> Supplied text:

The Corresponding Author has the right to grant on behalf of all authors and does grant on behalf of all authors, an exclusive licence (or non-exclusive for government employees) on a worldwide basis to the BMJ Publishing Group Ltd to permit this article (if accepted) to be published in BMJ editions and any other BMJPGL products and sublicences such use and exploit all subsidiary rights, as set out in our licence.
Funding
There was no specific funding for this study. TDS was supported by a Canadian Institutes of Health Research Masters Award, LSNA by a Mitacs Globalink internship, MCG (Tier 2) and BDT (Tier 1) by Canada Research Chairs, and AB by a Fonds de recherche du Québec – Santé senior researcher salary award, all outside of the present work.
Declaration of Competing Interests
All authors have completed the ICJME uniform disclosure form at www.icmje.org/coi_disclosure.pdf and declare: no support from any organisation for the submitted work; no financial relationships with any organisations that might have an interest in the submitted work in the previous three years. All authors declare no relationships or activities that could appear to have influenced the submitted work. No funder had any role in the design and conduct of the study; collection, management, analysis, and interpretation of the data; preparation, review, or approval of the manuscript; and decision to submit the manuscript for publication. DBR and BDT declared that they were named or group authors of 3 included studiesS100,S111,S112 conducted to benchmark reporting prior to publishing a new reporting guideline.
Ethical Approval
As this study was a meta-research study of published results, it did not require ethical approval.
Transparency Declaration
The manuscript’s guarantor affirms that the manuscript is an honest, accurate, and transparent account of the study being reported; that no important aspects of the study have been omitted; and that any discrepancies from the study as planned (and, if relevant, registered) have been explained.
Data Sharing
All data used in the study are available in the manuscript and its tables or supplementary files.

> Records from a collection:
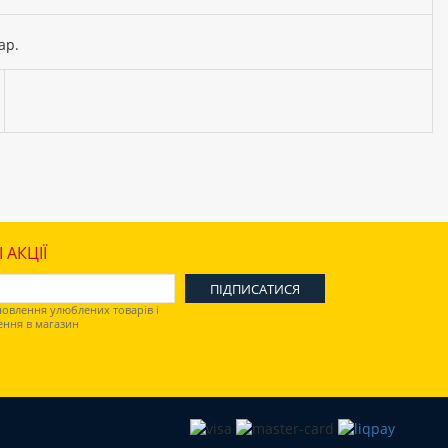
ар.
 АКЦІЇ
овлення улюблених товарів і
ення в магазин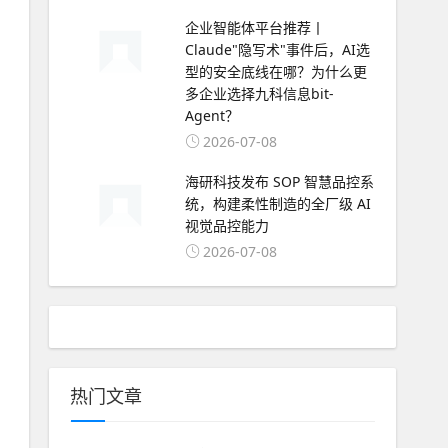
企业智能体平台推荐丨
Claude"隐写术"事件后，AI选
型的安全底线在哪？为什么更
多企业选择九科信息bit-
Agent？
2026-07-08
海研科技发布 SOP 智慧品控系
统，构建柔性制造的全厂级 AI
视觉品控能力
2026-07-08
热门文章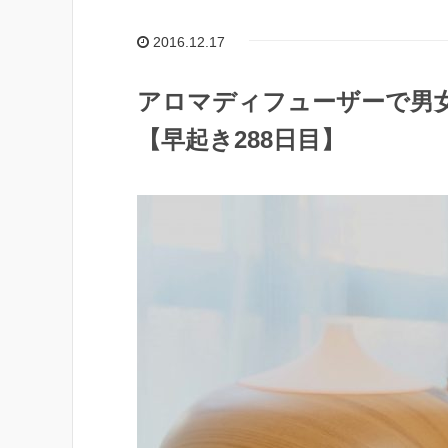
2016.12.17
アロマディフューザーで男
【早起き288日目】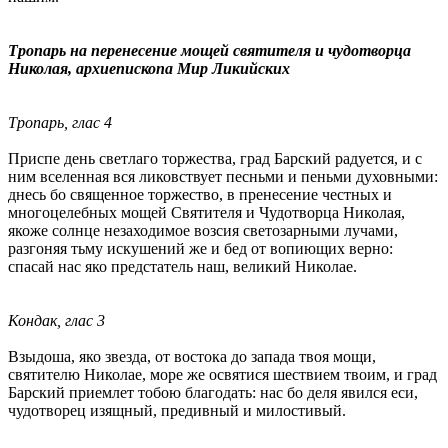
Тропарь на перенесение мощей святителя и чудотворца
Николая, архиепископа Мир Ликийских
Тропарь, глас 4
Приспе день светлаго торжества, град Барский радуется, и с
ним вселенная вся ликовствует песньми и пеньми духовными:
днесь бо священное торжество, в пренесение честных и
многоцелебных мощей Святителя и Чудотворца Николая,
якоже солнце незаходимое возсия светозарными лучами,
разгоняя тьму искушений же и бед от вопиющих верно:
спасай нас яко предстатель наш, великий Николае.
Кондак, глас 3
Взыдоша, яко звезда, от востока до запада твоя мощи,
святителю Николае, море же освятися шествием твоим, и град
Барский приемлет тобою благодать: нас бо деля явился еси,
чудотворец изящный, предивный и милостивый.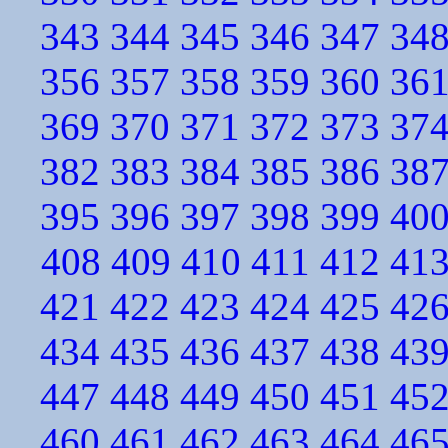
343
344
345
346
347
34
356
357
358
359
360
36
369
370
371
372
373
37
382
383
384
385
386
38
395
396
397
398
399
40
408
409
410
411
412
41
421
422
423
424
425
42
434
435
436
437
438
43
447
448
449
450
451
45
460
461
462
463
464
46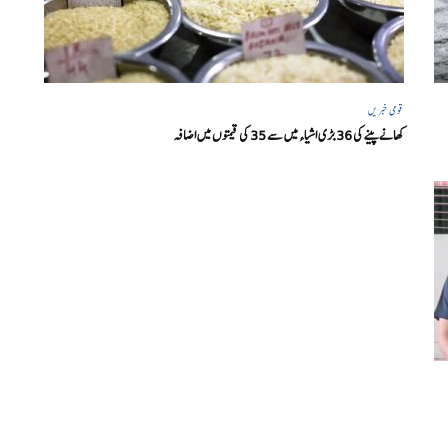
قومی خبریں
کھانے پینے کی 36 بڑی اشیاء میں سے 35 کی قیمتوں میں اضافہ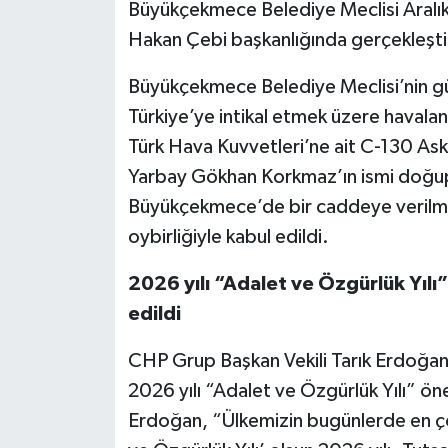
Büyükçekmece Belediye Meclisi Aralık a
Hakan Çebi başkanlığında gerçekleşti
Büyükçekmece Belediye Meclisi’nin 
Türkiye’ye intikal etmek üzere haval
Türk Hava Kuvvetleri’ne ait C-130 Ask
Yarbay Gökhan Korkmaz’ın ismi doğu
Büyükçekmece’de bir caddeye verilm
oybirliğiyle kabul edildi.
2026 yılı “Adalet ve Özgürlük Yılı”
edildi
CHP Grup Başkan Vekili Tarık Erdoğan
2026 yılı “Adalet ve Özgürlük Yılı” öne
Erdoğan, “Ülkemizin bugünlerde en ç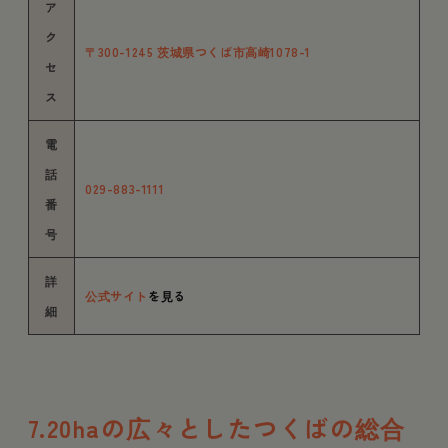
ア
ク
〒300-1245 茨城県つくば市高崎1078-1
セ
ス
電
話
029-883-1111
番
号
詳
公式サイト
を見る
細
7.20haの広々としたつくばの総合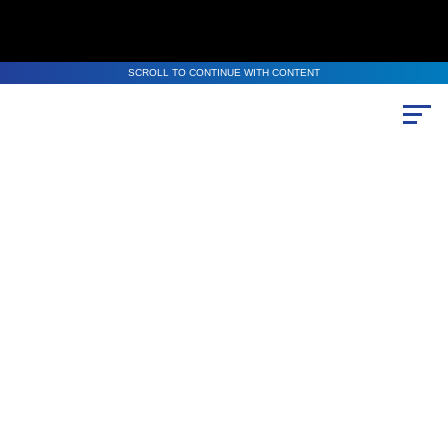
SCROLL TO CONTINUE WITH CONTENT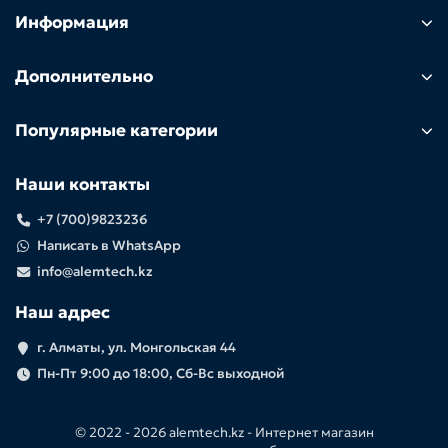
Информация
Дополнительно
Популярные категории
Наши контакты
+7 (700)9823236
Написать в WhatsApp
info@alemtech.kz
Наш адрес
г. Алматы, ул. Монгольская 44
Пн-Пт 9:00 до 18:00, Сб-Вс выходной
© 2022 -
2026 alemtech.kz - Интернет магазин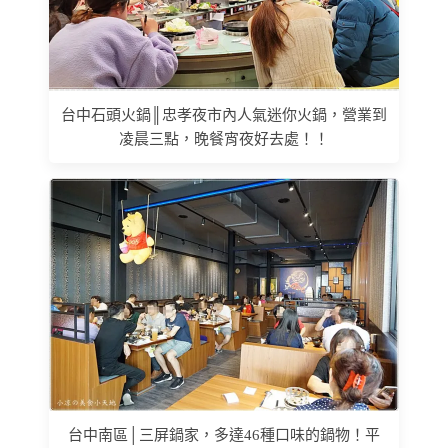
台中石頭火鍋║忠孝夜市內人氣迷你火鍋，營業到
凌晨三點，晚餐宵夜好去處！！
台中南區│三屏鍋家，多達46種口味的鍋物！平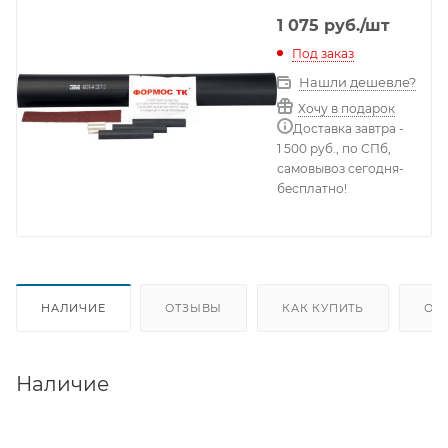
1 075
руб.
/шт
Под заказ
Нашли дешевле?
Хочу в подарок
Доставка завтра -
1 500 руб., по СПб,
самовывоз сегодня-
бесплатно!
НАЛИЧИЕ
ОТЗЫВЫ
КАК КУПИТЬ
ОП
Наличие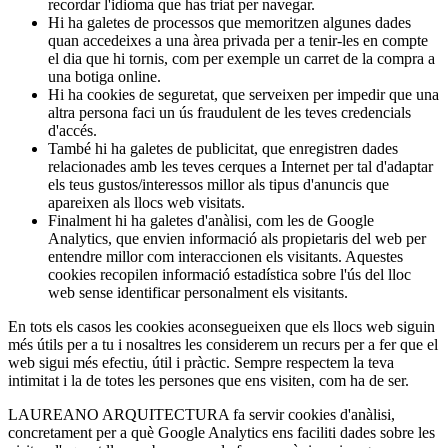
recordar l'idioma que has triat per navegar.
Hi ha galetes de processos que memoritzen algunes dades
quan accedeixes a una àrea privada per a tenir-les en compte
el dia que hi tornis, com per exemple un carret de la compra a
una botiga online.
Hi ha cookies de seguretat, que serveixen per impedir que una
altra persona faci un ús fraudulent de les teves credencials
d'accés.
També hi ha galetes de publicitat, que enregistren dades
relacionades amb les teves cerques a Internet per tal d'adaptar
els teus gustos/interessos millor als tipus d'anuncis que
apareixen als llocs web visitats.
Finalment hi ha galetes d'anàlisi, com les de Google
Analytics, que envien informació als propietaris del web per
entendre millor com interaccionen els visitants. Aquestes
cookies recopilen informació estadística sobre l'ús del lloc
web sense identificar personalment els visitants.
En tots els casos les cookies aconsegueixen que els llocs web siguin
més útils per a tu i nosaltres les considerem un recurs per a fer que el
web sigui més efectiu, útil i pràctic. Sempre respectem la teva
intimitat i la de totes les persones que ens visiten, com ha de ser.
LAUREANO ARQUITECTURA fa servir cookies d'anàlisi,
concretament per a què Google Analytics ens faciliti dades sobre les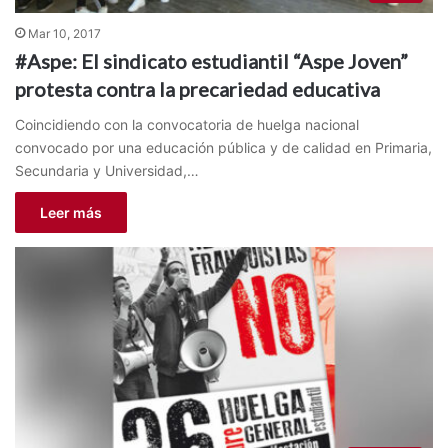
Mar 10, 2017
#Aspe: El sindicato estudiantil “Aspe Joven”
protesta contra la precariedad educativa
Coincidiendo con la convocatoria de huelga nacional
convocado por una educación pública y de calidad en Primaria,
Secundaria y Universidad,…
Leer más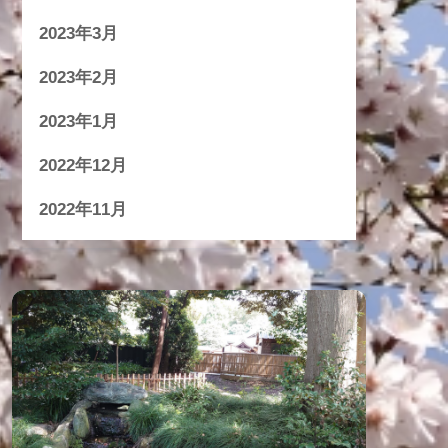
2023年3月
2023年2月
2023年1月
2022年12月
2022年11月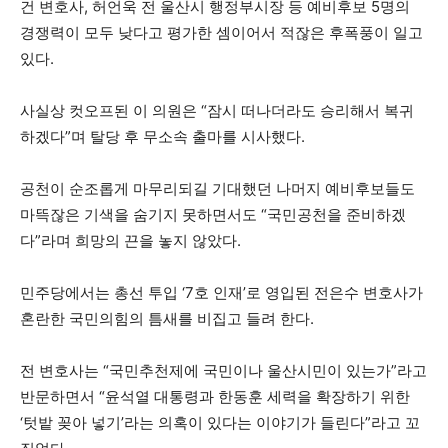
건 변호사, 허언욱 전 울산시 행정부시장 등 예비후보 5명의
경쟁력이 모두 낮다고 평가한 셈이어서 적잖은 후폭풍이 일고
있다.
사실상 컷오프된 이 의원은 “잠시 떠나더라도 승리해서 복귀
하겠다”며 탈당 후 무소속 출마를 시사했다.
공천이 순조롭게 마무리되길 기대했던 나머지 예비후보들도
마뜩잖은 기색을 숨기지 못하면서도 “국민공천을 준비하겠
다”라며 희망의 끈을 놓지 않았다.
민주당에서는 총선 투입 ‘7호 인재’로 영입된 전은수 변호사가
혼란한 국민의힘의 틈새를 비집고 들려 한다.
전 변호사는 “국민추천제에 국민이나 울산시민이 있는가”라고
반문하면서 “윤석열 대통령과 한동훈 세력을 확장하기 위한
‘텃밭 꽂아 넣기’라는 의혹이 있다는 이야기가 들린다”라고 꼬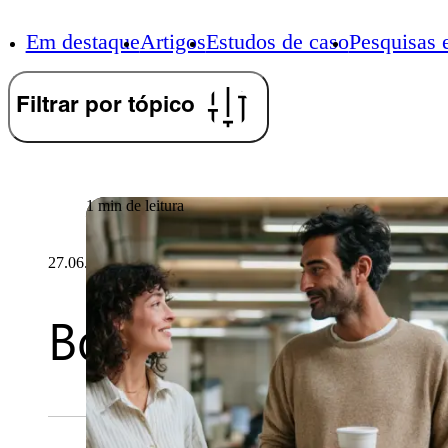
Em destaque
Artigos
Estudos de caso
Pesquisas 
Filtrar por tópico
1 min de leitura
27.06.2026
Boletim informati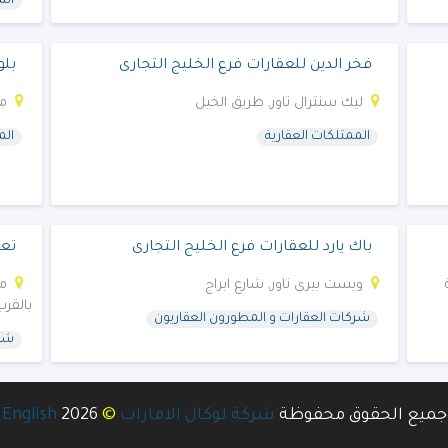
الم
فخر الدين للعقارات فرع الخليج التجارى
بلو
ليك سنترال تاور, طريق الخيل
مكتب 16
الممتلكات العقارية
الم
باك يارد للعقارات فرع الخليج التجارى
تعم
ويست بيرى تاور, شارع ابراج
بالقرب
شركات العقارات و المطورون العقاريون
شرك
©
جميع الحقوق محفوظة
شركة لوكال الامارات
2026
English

> Work to complete:
#1 For each statement, say whether it agrees with the declarations text, answering yes or no and quoting the deciding words: (a) the study received specific funding; (b) the study needed ethical approval; (c) the data used in the study can be found in the manuscript and its tables or supplementary files.
#2 Edit the part of the declarations text that opens with the words containing "The Corresponding Author" and closes with "in our licence.", putting "global" in place of "worldwide".
#3 Continue the declarations text of the study from where it stops.
The items play no part in any of this.

> Answers below:
#1
(a) No: "There was no specific funding for this study."
(b) No: "it did not require ethical approval."
(c) Yes: "All data used in the study are available in the manuscript and its tables or supplementary files."

#2
The Corresponding Author has the right to grant on behalf of all authors and does grant on behalf of all authors, an exclusive licence (or non-exclusive for government employees) on a global basis to the BMJ Publishing Group Ltd to permit this article (if accepted) to be published in BMJ editions and any other BMJPGL products and sublicences such use and exploit all subsidiary rights, as set out in our licence.

#3
Dissemination to study participants or patient communities
There are no plans to disseminate the results of the research directly to a relevant patient community.
Provenance and peer review
Not commissioned; externally peer reviewed.
CC BY licence
The default licence, a CC BY NC licence, is needed.
What is already known on this topic
Many meta-research studies have reported that most health research does not adhere to reporting guidelines.
Meta-research studies are presumably conducted rigorously and fill an important role of reducing waste by identifying areas where we can improve research practice; no studies have evaluated the degree to which meta-research studies on reporting are themselves well-enough reported and add meaningfully to knowledge to fill this role.
What this study adds
We reviewed 148 meta-research studies published in 2020 to 2022 that evaluated reporting guideline adherence in human health research.
We found that only 10% of meta-research studies included enough information on their data coding methods to verify results or replicate the studies, only 33% provided results for their coding of individual included studies, and almost all reached the same conclusion that reporting is not adequate.
Our findings demonstrate that much meta-research on reporting guideline adherence likely contributes to research waste due to poor reporting and redundancy, and we need to shift our focus to developing, testing, and disseminating effective strategies to improve reporting.